• _Exercise requirements_:
Reproduce verbatim the lines of the material below, starting at the line with "left wrist: (655, 311)" and ending at the line with "left knee: (207, 416)", both inclusive; skip the rest.

*** Extracted records ***

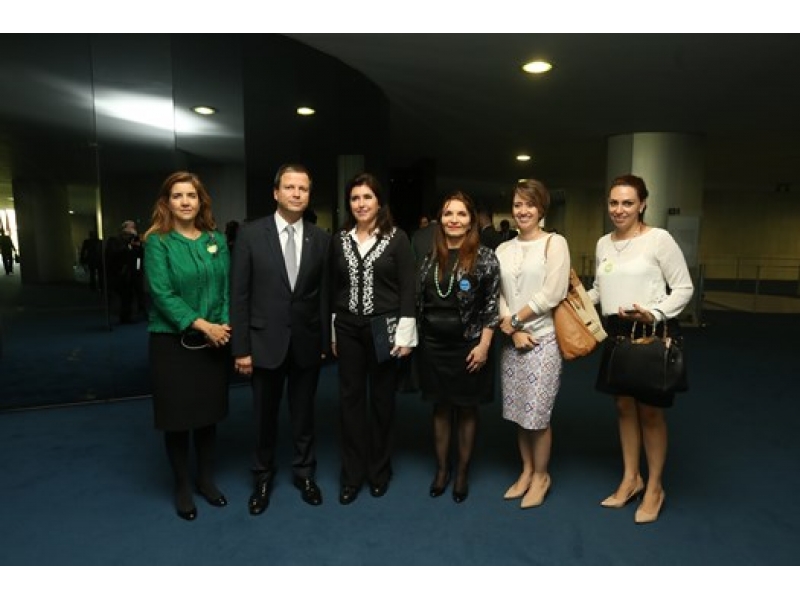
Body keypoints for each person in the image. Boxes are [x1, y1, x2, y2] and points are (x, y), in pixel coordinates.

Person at [588, 174, 694, 524]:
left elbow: (683, 287)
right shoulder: (604, 243)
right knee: (622, 408)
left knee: (650, 413)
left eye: (627, 203)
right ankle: (631, 479)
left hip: (650, 331)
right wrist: (570, 302)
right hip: (616, 335)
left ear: (643, 204)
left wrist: (655, 311)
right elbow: (598, 292)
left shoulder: (658, 240)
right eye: (614, 203)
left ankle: (655, 487)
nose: (619, 210)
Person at [230, 163, 331, 515]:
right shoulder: (250, 233)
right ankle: (262, 477)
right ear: (276, 192)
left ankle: (304, 473)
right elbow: (239, 294)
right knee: (263, 418)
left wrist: (322, 342)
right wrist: (240, 349)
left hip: (305, 343)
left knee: (304, 416)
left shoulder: (321, 238)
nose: (296, 193)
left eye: (303, 188)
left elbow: (322, 295)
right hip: (263, 344)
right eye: (290, 187)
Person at [142, 171, 232, 521]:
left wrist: (222, 326)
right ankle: (182, 486)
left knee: (207, 416)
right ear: (166, 202)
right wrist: (204, 325)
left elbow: (225, 287)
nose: (184, 202)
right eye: (177, 196)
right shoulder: (157, 242)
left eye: (191, 196)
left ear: (200, 201)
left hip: (213, 342)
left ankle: (206, 481)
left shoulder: (216, 240)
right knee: (178, 419)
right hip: (172, 344)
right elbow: (162, 294)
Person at [329, 172, 417, 505]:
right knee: (350, 402)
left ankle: (379, 471)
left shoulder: (397, 238)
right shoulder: (339, 239)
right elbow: (334, 289)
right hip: (348, 329)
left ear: (379, 201)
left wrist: (405, 335)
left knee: (382, 401)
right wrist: (333, 330)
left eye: (367, 197)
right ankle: (351, 475)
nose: (361, 204)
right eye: (355, 198)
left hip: (385, 330)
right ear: (348, 203)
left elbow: (408, 289)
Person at [417, 191, 500, 503]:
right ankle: (442, 470)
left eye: (461, 214)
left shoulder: (485, 257)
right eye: (448, 213)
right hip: (434, 347)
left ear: (471, 220)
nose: (454, 220)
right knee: (440, 408)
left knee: (466, 408)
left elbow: (492, 308)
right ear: (441, 219)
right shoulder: (430, 255)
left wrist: (484, 346)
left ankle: (462, 472)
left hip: (469, 346)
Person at [495, 179, 570, 509]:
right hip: (513, 341)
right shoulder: (503, 249)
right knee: (518, 412)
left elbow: (553, 292)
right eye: (517, 204)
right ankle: (526, 471)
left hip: (544, 340)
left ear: (541, 209)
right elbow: (496, 295)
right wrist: (511, 330)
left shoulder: (555, 243)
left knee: (537, 416)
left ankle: (542, 476)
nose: (522, 210)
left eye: (529, 204)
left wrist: (516, 321)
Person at [105, 220, 145, 323]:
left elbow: (139, 257)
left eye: (134, 227)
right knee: (123, 295)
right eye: (130, 227)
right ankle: (121, 315)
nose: (132, 229)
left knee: (134, 294)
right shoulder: (114, 241)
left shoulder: (135, 241)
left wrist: (138, 268)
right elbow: (115, 254)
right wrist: (129, 245)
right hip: (119, 273)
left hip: (133, 272)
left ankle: (133, 314)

*** End of Extracted records ***

• _Written response_:
left wrist: (655, 311)
right elbow: (598, 292)
left shoulder: (658, 240)
right eye: (614, 203)
left ankle: (655, 487)
nose: (619, 210)
Person at [230, 163, 331, 515]:
right shoulder: (250, 233)
right ankle: (262, 477)
right ear: (276, 192)
left ankle: (304, 473)
right elbow: (239, 294)
right knee: (263, 418)
left wrist: (322, 342)
right wrist: (240, 349)
left hip: (305, 343)
left knee: (304, 416)
left shoulder: (321, 238)
nose: (296, 193)
left eye: (303, 188)
left elbow: (322, 295)
right hip: (263, 344)
right eye: (290, 187)
Person at [142, 171, 232, 521]:
left wrist: (222, 326)
right ankle: (182, 486)
left knee: (207, 416)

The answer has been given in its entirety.